Adria se roule en boule comme nous autres. Dehors ils sifflent la curée, littéralement : l'un des mutants appelle le reste du groupe. Courageuse, mais pas téméraire, je risque un coup d'œil par la fenêtre et vois un binôme incongru, une vision qui ne se reproduira pas de sitôt.

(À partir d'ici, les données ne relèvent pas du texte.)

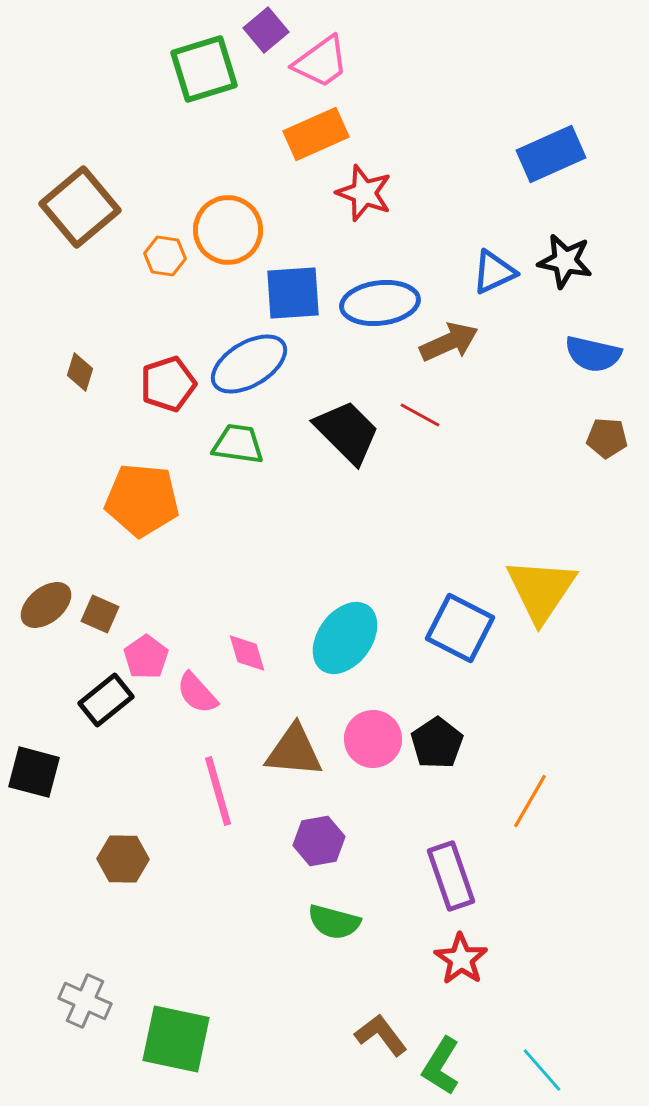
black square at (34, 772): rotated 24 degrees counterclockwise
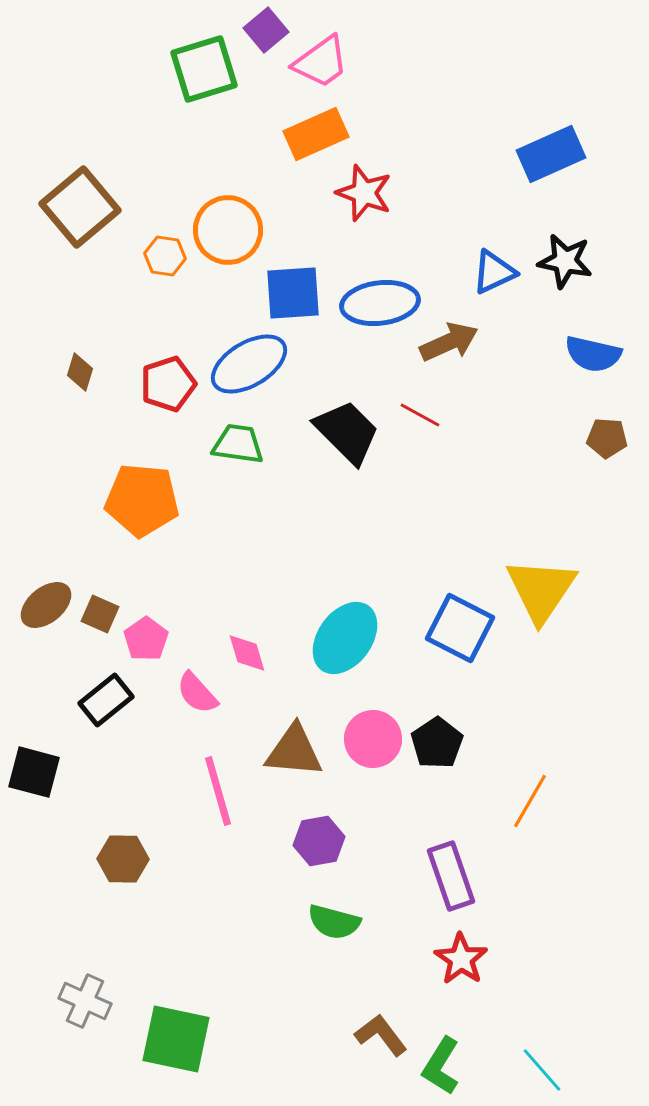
pink pentagon at (146, 657): moved 18 px up
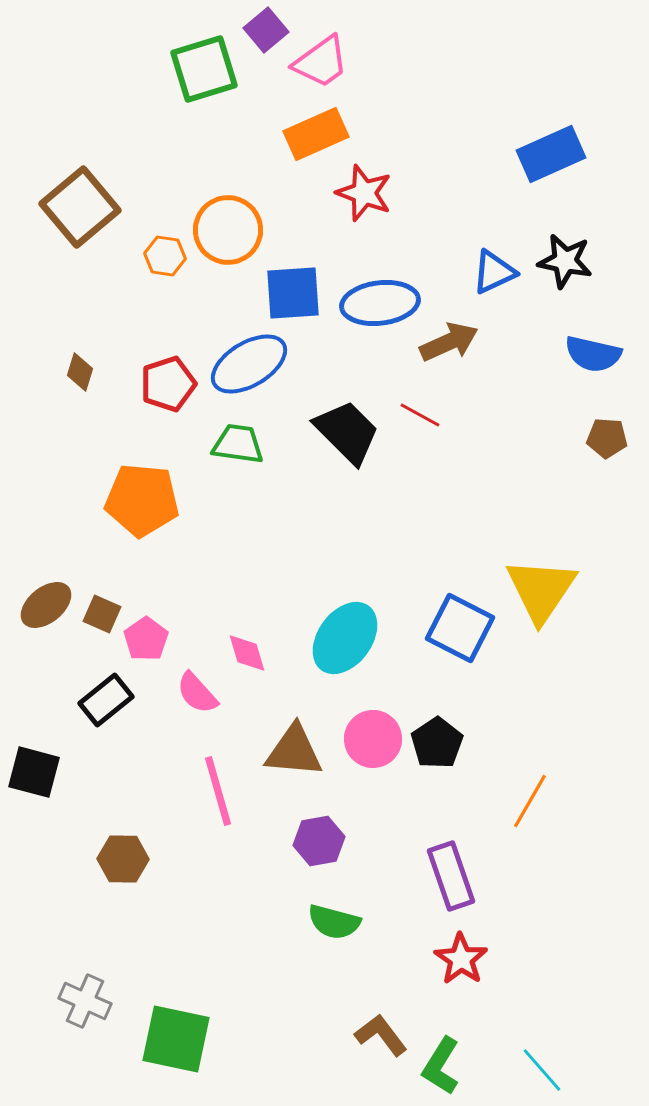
brown square at (100, 614): moved 2 px right
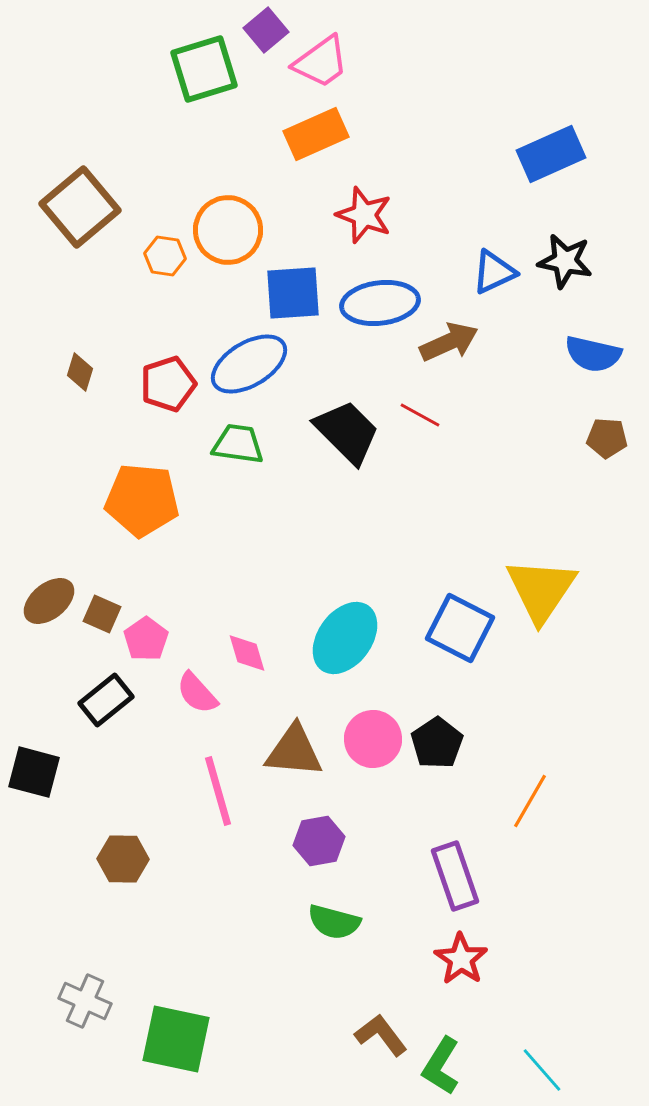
red star at (364, 193): moved 22 px down
brown ellipse at (46, 605): moved 3 px right, 4 px up
purple rectangle at (451, 876): moved 4 px right
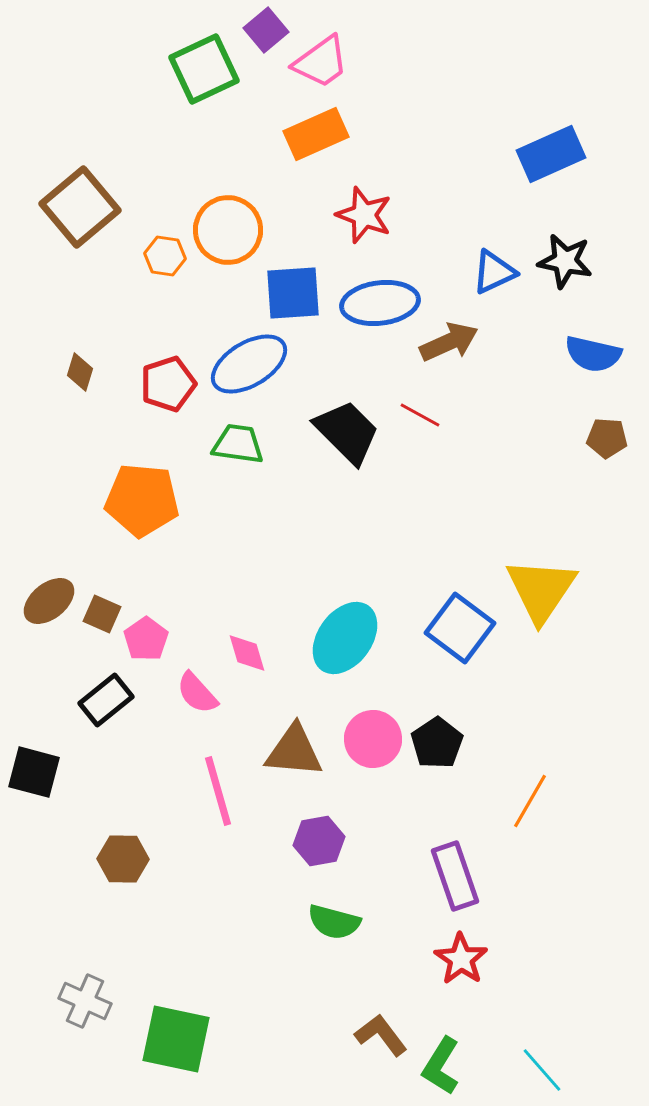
green square at (204, 69): rotated 8 degrees counterclockwise
blue square at (460, 628): rotated 10 degrees clockwise
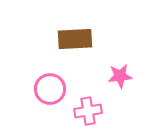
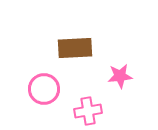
brown rectangle: moved 9 px down
pink circle: moved 6 px left
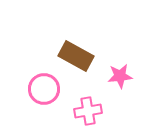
brown rectangle: moved 1 px right, 8 px down; rotated 32 degrees clockwise
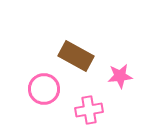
pink cross: moved 1 px right, 1 px up
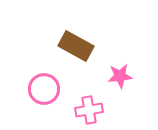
brown rectangle: moved 10 px up
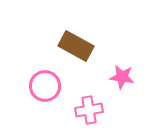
pink star: moved 2 px right, 1 px down; rotated 15 degrees clockwise
pink circle: moved 1 px right, 3 px up
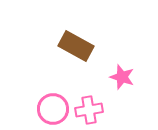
pink star: rotated 10 degrees clockwise
pink circle: moved 8 px right, 23 px down
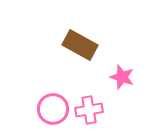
brown rectangle: moved 4 px right, 1 px up
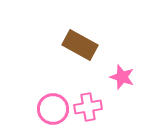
pink cross: moved 1 px left, 3 px up
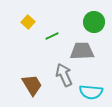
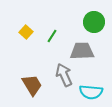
yellow square: moved 2 px left, 10 px down
green line: rotated 32 degrees counterclockwise
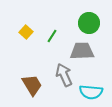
green circle: moved 5 px left, 1 px down
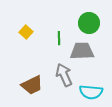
green line: moved 7 px right, 2 px down; rotated 32 degrees counterclockwise
brown trapezoid: rotated 95 degrees clockwise
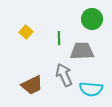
green circle: moved 3 px right, 4 px up
cyan semicircle: moved 3 px up
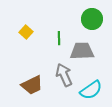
cyan semicircle: moved 1 px down; rotated 40 degrees counterclockwise
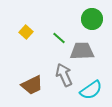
green line: rotated 48 degrees counterclockwise
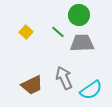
green circle: moved 13 px left, 4 px up
green line: moved 1 px left, 6 px up
gray trapezoid: moved 8 px up
gray arrow: moved 3 px down
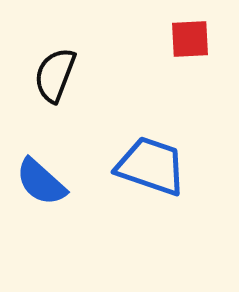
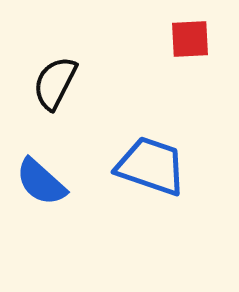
black semicircle: moved 8 px down; rotated 6 degrees clockwise
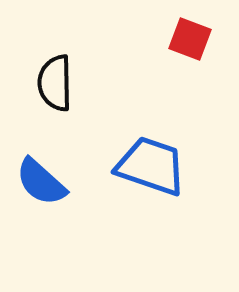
red square: rotated 24 degrees clockwise
black semicircle: rotated 28 degrees counterclockwise
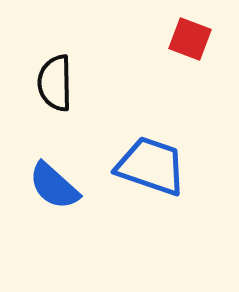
blue semicircle: moved 13 px right, 4 px down
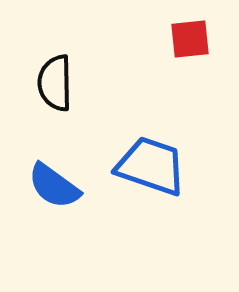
red square: rotated 27 degrees counterclockwise
blue semicircle: rotated 6 degrees counterclockwise
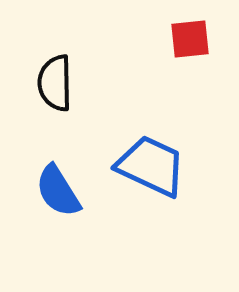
blue trapezoid: rotated 6 degrees clockwise
blue semicircle: moved 4 px right, 5 px down; rotated 22 degrees clockwise
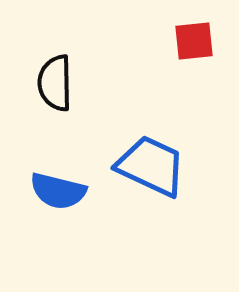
red square: moved 4 px right, 2 px down
blue semicircle: rotated 44 degrees counterclockwise
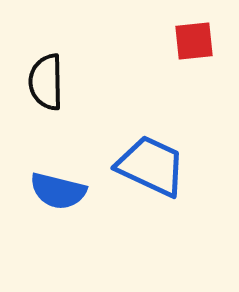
black semicircle: moved 9 px left, 1 px up
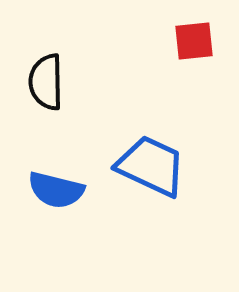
blue semicircle: moved 2 px left, 1 px up
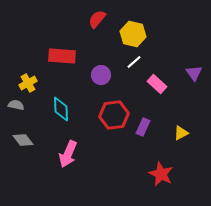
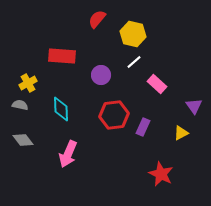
purple triangle: moved 33 px down
gray semicircle: moved 4 px right
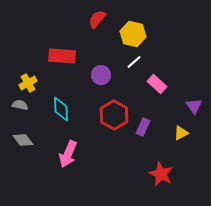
red hexagon: rotated 24 degrees counterclockwise
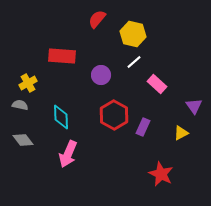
cyan diamond: moved 8 px down
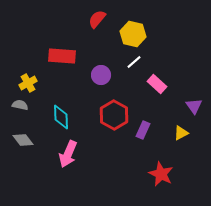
purple rectangle: moved 3 px down
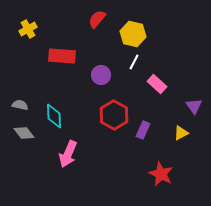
white line: rotated 21 degrees counterclockwise
yellow cross: moved 54 px up
cyan diamond: moved 7 px left, 1 px up
gray diamond: moved 1 px right, 7 px up
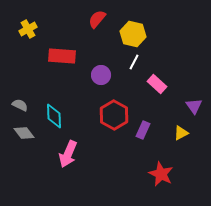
gray semicircle: rotated 14 degrees clockwise
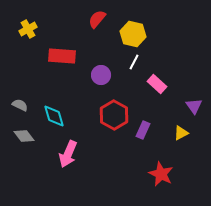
cyan diamond: rotated 15 degrees counterclockwise
gray diamond: moved 3 px down
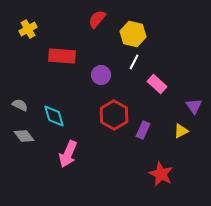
yellow triangle: moved 2 px up
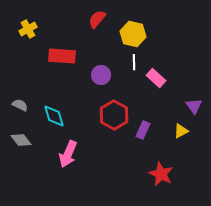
white line: rotated 28 degrees counterclockwise
pink rectangle: moved 1 px left, 6 px up
gray diamond: moved 3 px left, 4 px down
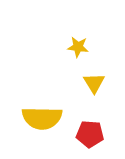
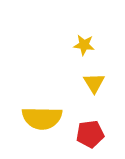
yellow star: moved 6 px right, 2 px up
red pentagon: rotated 12 degrees counterclockwise
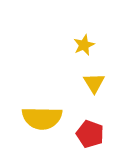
yellow star: rotated 30 degrees counterclockwise
red pentagon: rotated 28 degrees clockwise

Archer, qui accompagne un autre lézard muni d'un fusil à lunette. Il accourt avec son fusil et en me voyant depuis ma cellule, il me fait signe.
« J'arrive Allison !
-Ils s'enfuient, pressez l'attaque ! » S'égosille leur chef. « Viser les camions, ne les laissez pas s'enfuir. » Ils mitraillent à tout va avant de renoncer. « Merde ! Ils sont partis. » Pause, « l'humain et Périgueux, vérifiez que le bâtiment est vide, libérez les prisonniers. Honoré, avec moi, on fait le tour du bâtiment puis on les rejoint, au trot. » J'allais pousser un soupir de soulagement, puis j'entends une dernière réplique qui me fait douter : « et retrouvez Lili. »
Archer a le chic pour trouver les bonnes fréquentations.